Replicating via Debezium

Replicating from Aurora for PostgreSQL via Debezium

Debezium is a popular platform for Change Data Capture (CDC).

This guide shows you how you can replicate tables from your transactional Amazon Aurora PostgreSQL to CedarDB, allowing you to do fast analytics on data is it comes in without impacting your existing data infrastructure.

Setting up Replication

Starting an EC2 Instance

CedarDB and Debezium will live inside this instance.

ℹ️
If you do not already know your requirements, we recommend using the m6id.2xlarge instance type which comes with 32 GiB of Memory, 8 vCPUs and 500 GiB of fast ephemeral SSD. If you want to spend less, going for something with 4 vCPUs is also fine.
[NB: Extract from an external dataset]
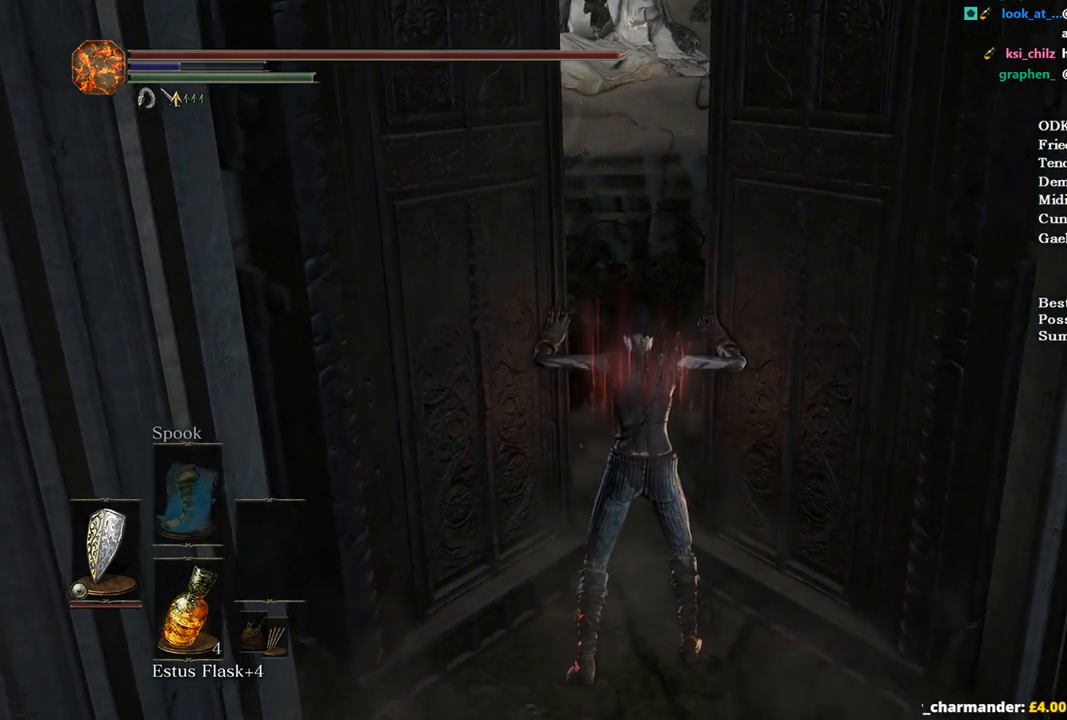
{"buttons": ["B"], "left_stick": "up", "right_stick": "center", "events": []}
The rest of this instruction manual assumes you use Ubuntu 24.04 as your operating system. Since CedarDB runs inside its own docker image, you can choose any other OS as well but you might have to adapt the installation instructions accordingly.

ℹ️
Configure the EBS volume where your root partition is mounted to be large enough to hold all of the data Debezium needs to store its CDC events. By default, it retains all events for one week and there will be one message per insert/update/delete of all replicated tables. For playing around, the default of 8 GiB is fine.
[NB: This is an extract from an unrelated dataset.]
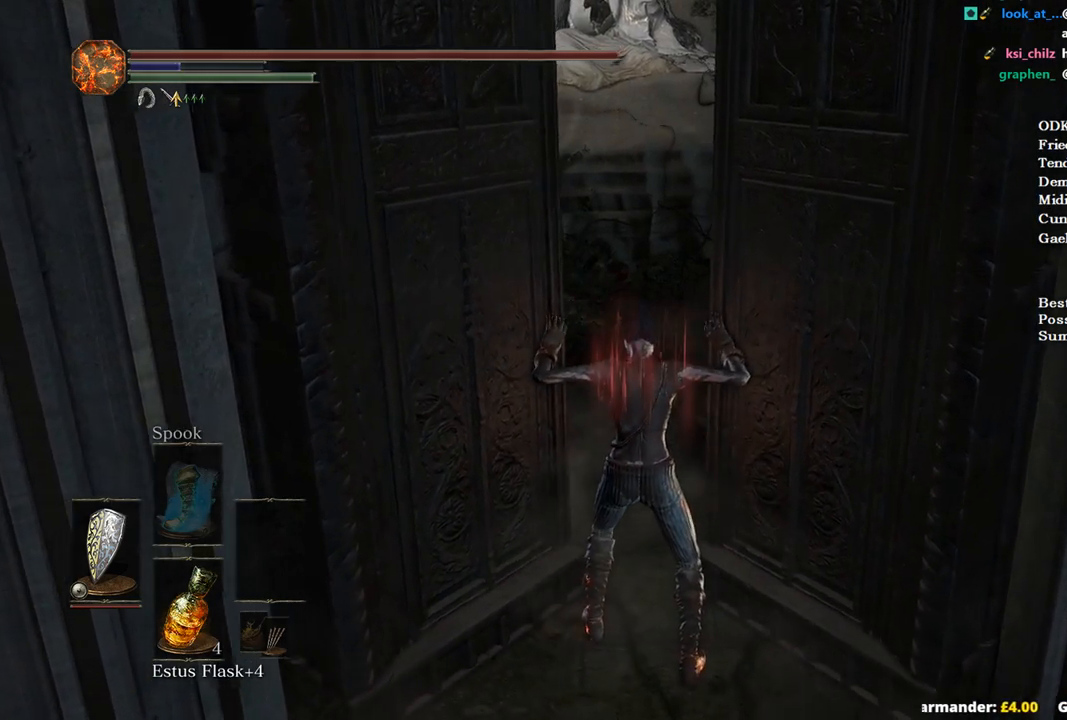
{"buttons": ["B"], "left_stick": "up", "right_stick": "center", "events": []}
Setting up your EC2 Instance

CedarDB loves fast SSDs. If your instance comes with an ephemeral SSD, mount it like this:

sudo mkfs.ext4 -E nodiscard /dev/nvme1n1
mkdir /home/ubuntu/db
sudo mount -o discard /dev/nvme1n1 /home/ubuntu/db
sudo chown ubuntu:ubuntu db

Next, we install docker:

sudo apt update
sudo apt install ca-certificates curl
sudo install -m 0755 -d /etc/apt/keyrings
sudo curl -fsSL https://download.docker.com/linux/ubuntu/gpg -o /etc/apt/keyrings/docker.asc
sudo chmod a+r /etc/apt/keyrings/docker.asc
echo \
  "deb [arch=$(dpkg --print-architecture) signed-by=/etc/apt/keyrings/docker.asc] https://download.docker.com/linux/ubuntu \
  $(. /etc/os-release && echo "$VERSION_CODENAME") stable" | \
  sudo tee /etc/apt/sources.list.d/docker.list > /dev/null
sudo apt update

sudo apt install docker-ce docker-ce-cli containerd.io docker-buildx-plugin docker-compose-plugin

Before you can docker commands, you need to add your user to the docker group and re-login:

sudo adduser ubuntu docker

Finally, build the docker image using the CedarDB Dockerfile.
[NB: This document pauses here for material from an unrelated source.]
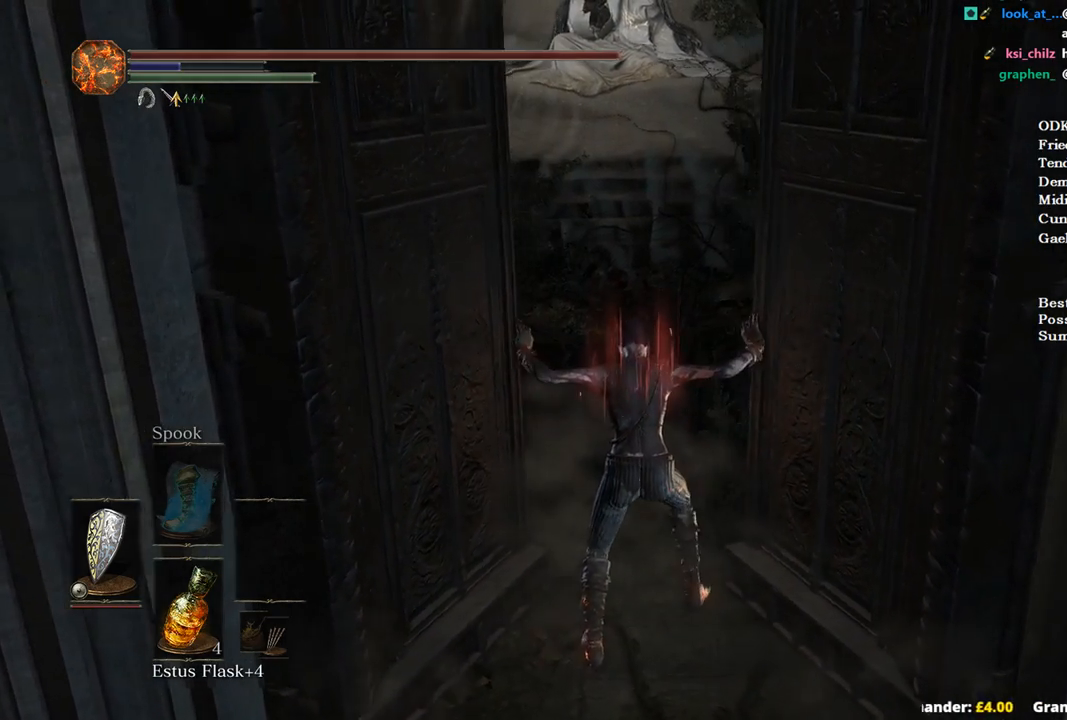
{"buttons": ["B"], "left_stick": "up", "right_stick": "center", "events": [[100, "right_stick", "up-left"], [233, "right_stick", "center"]]}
docker build --tag cedardb .

Starting an Amazon Aurora PostgreSQL Cluster

If you already have a cluster, you can skip this step.

ℹ️
If you do not already know your requirements, we recommend using the db.r6gd.xlarge instance type which comes with 32 GiB of memory and 4 vCPUs. You can definitely go cheaper here, if you just want to play around a little bit.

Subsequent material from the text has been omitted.